Both groups had high response rates. The difference was modest (60% vs 53%), but those who responded to SG stayed in remission for far longer.
Far fewer people on SG had to permanently stop treatment because of side effects — about one third the rate of the chemotherapy group. Overall severity of side effects (grade 3 or higher) was similar between groups: 71% vs 70%.
Overall survival data have not yet shown a difference between the two groups, which is not unexpected given that patients in the chemotherapy arm were allowed to cross over to sacituzumab govitecan after their cancer progressed. An updated analysis presented as a late-breaking abstract at the 2026 ASCO Annual Meeting showed that PFS2 — the time from enrolment until the cancer grew again on the next line of treatment — was also longer in the SG group, suggesting the early advantage of SG carries forward even after patients move on to subsequent therapy.
Who qualifies as PD-L1 positive?
PD-L1 (programmed death-ligand 1) is a protein on tumour and immune cells. Higher levels of PD-L1 expression predict a better response to pembrolizumab (which blocks its checkpoint partner, PD-1). In this trial, all participants were PD-L1 positive — which is the group already recommended to receive pembrolizumab with first-line chemotherapy. Testing for PD-L1 status is now a standard part of workup for metastatic TNBC.
The bottom line
For PD-L1-positive metastatic TNBC, replacing standard chemotherapy with sacituzumab govitecan — while keeping pembrolizumab in both arms — extended the time before the cancer progressed and, strikingly, nearly doubled how long responses lasted (16.5 vs 9.2 months). Far fewer people needed to stop SG due to side effects compared to standard chemotherapy. Overall survival data are awaited, but the PFS and durability results are meaningful in this aggressive cancer subtype.
What this could mean for you
- PD-L1 testing is essential. This trial enrolled only PD-L1-positive patients. Testing is standard; ask your team about your result.
- Both arms had pembrolizumab. The question in this trial was whether SG could replace the chemotherapy component — not whether to use immunotherapy at all.
- Responses lasted longer. Even though more people didn’t respond initially (60% vs 53%), those who did respond to SG stayed in remission nearly twice as long on average.
- Better tolerability. Fewer people needed to permanently stop SG. Common SG-related side effects include diarrhoea, hair loss, fatigue, and low blood counts.
- Survival data pending. The key question of whether SG + pembro helps people live longer is still being followed.

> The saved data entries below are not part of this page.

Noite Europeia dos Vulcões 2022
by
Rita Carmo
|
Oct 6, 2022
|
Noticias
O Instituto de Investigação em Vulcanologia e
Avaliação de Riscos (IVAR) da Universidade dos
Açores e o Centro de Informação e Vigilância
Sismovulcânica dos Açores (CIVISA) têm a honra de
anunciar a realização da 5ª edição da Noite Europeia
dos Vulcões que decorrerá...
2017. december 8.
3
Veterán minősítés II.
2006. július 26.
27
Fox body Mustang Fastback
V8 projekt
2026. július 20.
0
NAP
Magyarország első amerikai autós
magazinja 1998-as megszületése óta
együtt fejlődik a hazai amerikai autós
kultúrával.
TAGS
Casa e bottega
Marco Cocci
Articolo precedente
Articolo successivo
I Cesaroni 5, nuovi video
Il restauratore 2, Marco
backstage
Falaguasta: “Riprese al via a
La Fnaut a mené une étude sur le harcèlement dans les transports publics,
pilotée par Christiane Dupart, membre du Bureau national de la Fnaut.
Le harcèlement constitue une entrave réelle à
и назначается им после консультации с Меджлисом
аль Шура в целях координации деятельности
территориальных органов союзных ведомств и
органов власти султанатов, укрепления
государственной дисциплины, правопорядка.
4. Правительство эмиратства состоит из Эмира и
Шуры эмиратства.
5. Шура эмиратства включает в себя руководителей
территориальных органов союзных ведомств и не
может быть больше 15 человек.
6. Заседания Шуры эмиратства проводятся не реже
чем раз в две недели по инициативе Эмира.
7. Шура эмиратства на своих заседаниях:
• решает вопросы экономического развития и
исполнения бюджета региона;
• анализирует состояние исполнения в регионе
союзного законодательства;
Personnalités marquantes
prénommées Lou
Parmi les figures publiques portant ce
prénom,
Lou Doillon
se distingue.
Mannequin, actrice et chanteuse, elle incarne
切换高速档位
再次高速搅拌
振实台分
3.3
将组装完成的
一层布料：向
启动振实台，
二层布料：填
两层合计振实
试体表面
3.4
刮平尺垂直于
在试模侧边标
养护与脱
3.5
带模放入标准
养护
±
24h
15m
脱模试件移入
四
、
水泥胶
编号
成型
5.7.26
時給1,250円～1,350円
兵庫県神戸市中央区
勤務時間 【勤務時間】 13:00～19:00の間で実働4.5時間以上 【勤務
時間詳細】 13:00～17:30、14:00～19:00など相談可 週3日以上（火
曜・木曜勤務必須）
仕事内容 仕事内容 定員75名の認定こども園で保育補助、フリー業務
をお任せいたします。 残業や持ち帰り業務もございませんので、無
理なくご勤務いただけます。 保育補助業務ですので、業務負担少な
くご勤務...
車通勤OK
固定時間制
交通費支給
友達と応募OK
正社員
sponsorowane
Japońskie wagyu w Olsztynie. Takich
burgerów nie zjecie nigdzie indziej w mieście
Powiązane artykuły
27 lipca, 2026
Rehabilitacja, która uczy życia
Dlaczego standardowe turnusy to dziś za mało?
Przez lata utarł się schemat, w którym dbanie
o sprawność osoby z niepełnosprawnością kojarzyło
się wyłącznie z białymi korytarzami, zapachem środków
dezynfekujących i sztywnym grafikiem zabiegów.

An oncologist’s perspective
Triple-negative breast cancer is a dreaded cancer type. We have often felt helpless watching the cancer take its toll no matter what we do. Any incremental benefit to survival is desperately needed, and seeing the promising results of a combination of two new cancer therapies — antibody-drug conjugates with checkpoint inhibitor therapy — is encouraging indeed.